Sarri arriva in massima serie nel 2014, dopo più di vent’anni dal suo debutto in panchina. Si salva con un quindicesimo posto in quella stagione, dando l’impressione che con giocatori di valore maggiore il suo modo di giocare possa dare ottimi frutti. Ed effettivamente così fu, visto che nel 2015 fu chiamato a guidare il Napoli, squadra dalle grandi doti tecniche, costantemente tra le prime del campionato.

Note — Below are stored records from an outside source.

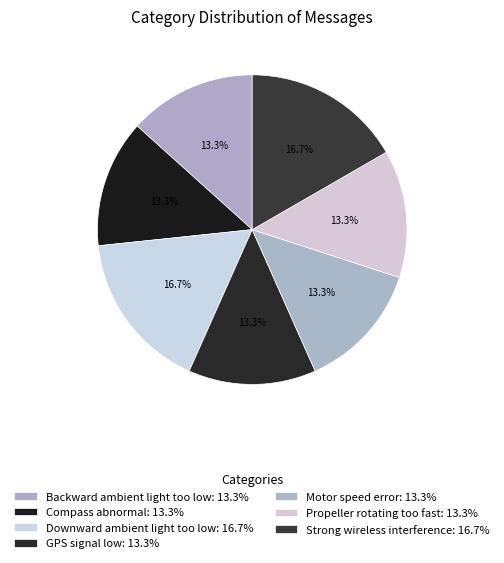

What percentage is the Backward ambient light too low slice, to the nearest percent?

13%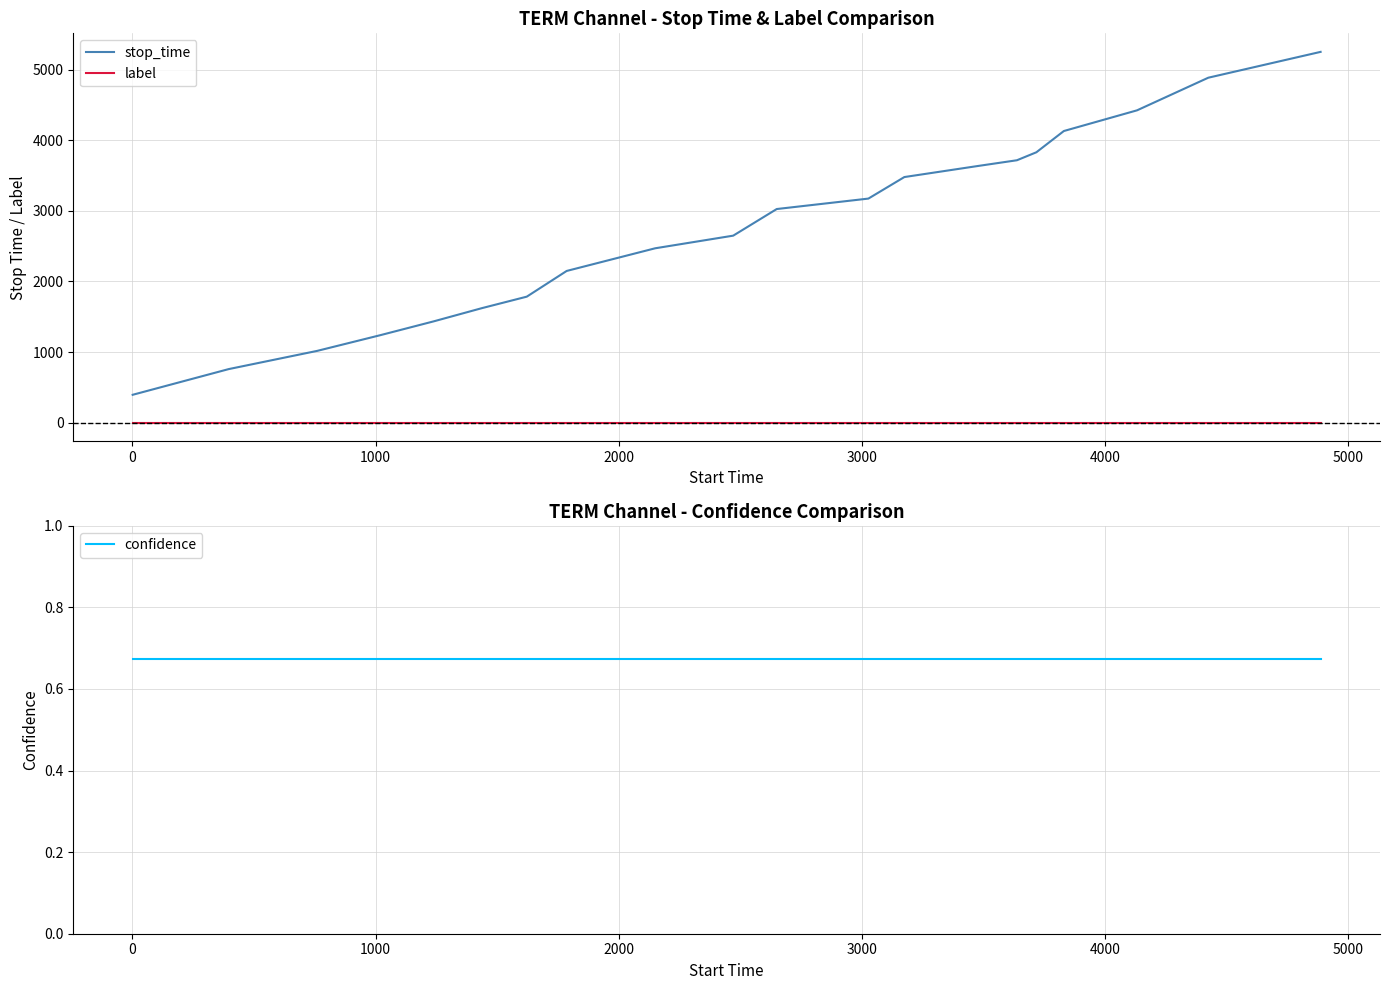

True or false: stop_time and label intersect in this chart.

False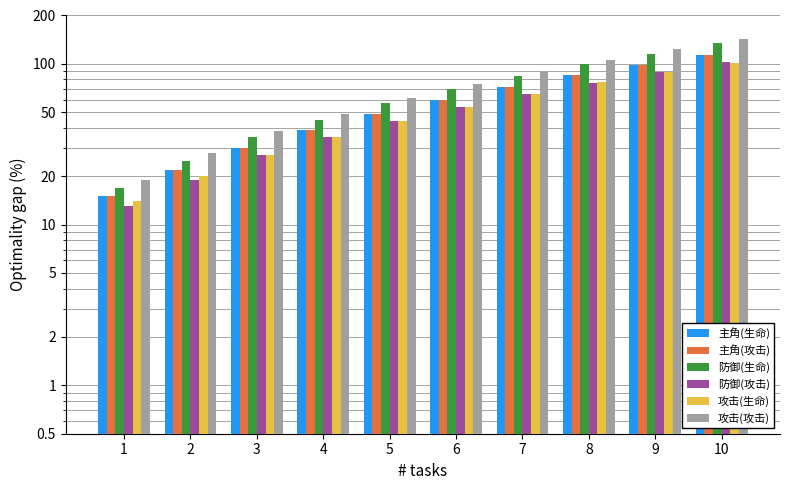

Reading left to right, what are all the values shown in this chart?

主角(生命): 15	22	30	39	49	60	72	85	99	114
主角(攻击): 15	22	30	39	49	60	72	85	99	114
防御(生命): 17	25	35	45	57	70	84	100	116	134
防御(攻击): 13	19	27	35	44	54	65	76	89	103
攻击(生命): 14	20	27	35	44	54	65	77	89	102
攻击(攻击): 19	28	38	49	61	75	90	106	123	142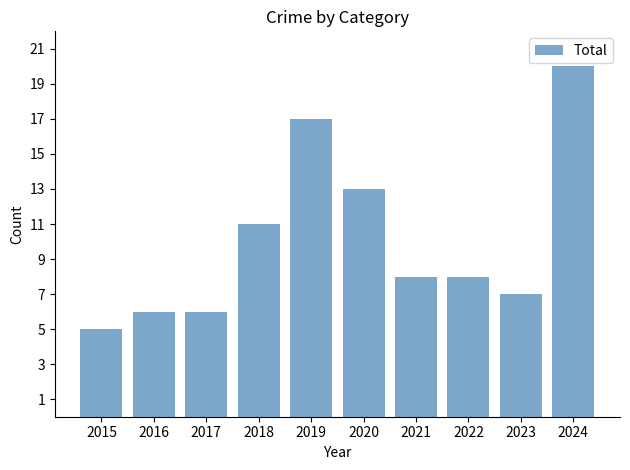

What is the approximate value at 2024?

20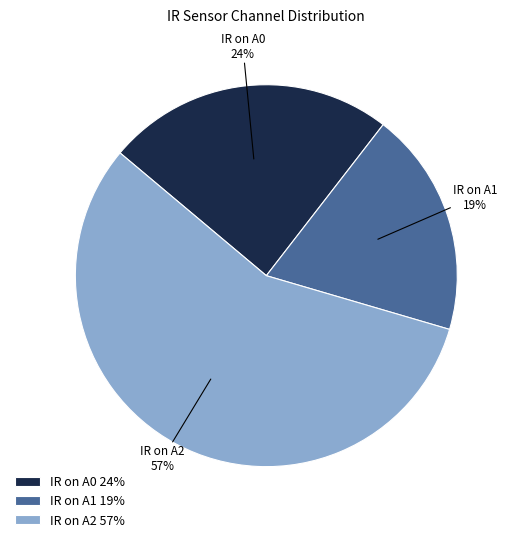

Combined, do IR on A1 19% and IR on A2 57% account for over 50%?

Yes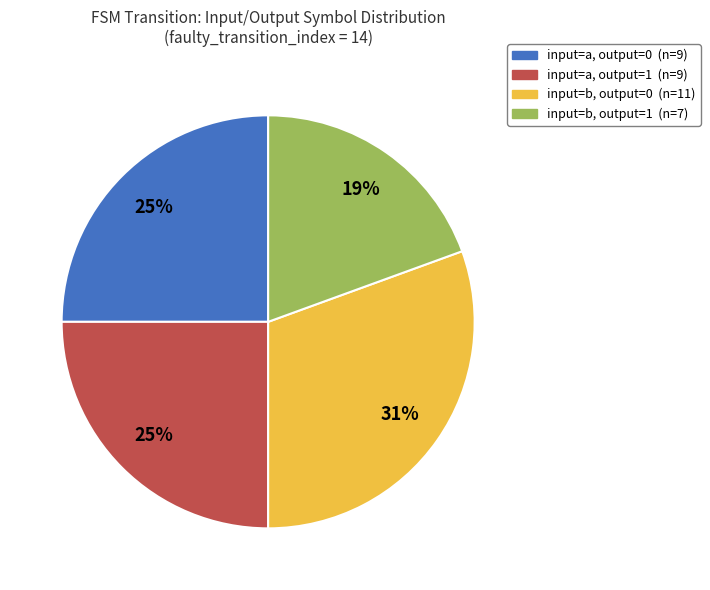

Is the sum of input=a, output=0 (n=9) and input=b, output=1 (n=7) greater than half?

No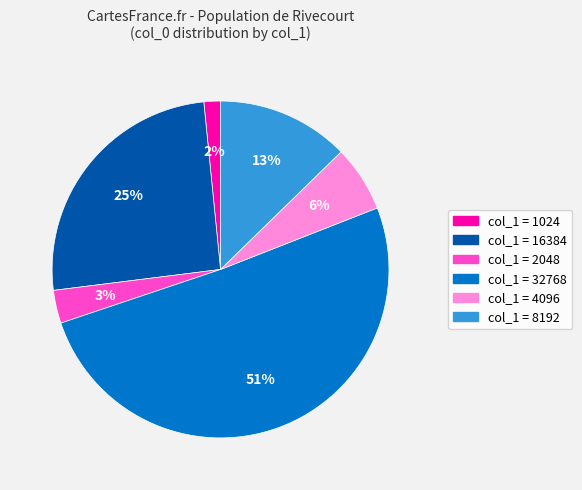

How many slices are in this pie chart?

6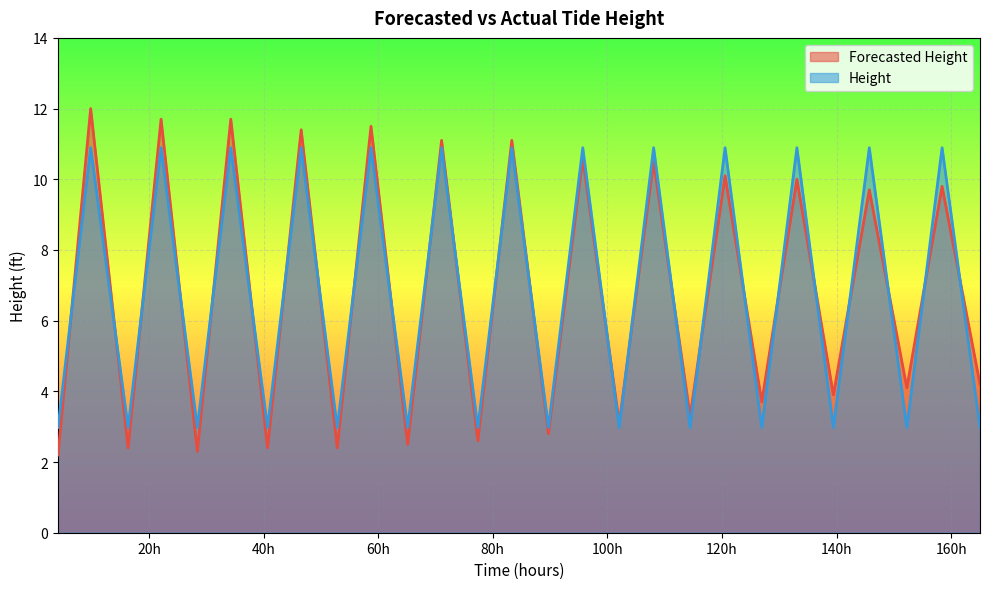

Rank the series by their maximum value, from highest to lowest.

Forecasted Height, Height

I suoi anni agli Azzurri sono un punto altissimo della sua carriera, il modo in cui gioca il suo Napoli, con la difesa in linea alta, a zona, con gli attaccanti sempre in gol, anche senza un vero centravanti, esprime al meglio il concetto di “sarrismo”, termine che entrerà anche nel vocabolario della lingua italiana, a indicare il suo modo di giocare, improntato sulla velocità e sulla propensione offensiva. Non vincerà alcun trofeo con i campani, ma ci arriverà molto vicino: secondo al primo anno, terzo al secondo e di nuovo secondo all’ultima stagione, in cui sfiora lo Scudetto dopo un lungo testa a testa con la Juve, stabilendo il record di punti, vittorie, gol segnati e gol subiti in una singola stagione dai partenopei. Nel 2018 sbarca anche in Inghilterra, al Chelsea, dove sostituisce ancora una volta Antonio Conte. Con i Blues arriva terzo in Premier, rimanendo nei cuori dei tifosi londinesi per la vittoria dell’Europa League contro i rivali cittadini dell’Arsenal, primo trofeo internazionale in carriera per Sarri, primo italiano a vincere in Europa dopo Malesani nel 1999. Il colpo di scena finale, l’arrivo alla Juventus, una mossa che ha lasciato tutti di stucco. Lui, così vicino all’ambiente napoletano, che non aveva certo espresso parole al miele per i bianconeri, soprattutto nell’anno in cui 91 punti non sono bastati per trionfare, si accasa sulla panchina della Vecchia Signora. Con il senno di poi si può dire che effettivamente l’allenatore toscano non ha mai legato con l’ambiente juventino, tant’è che, nonostante la vittoria dello Scudetto, il primo per lui e il nono consecutivo per i piemontesi, è stato sempre abbastanza contestato e osteggiato da tifosi e media, uno dei fattori che ha portato alla rescissione nell’estate scorsa, insieme alla clamorosa eliminazione agli ottavi di Champions contro il Lione. Ad oggi, come detto, Sarri non allena alcuna squadra, ma è molto probabile che presto torni a insegnare calcio, con la schiettezza e passione che lo ha sempre contraddistinto.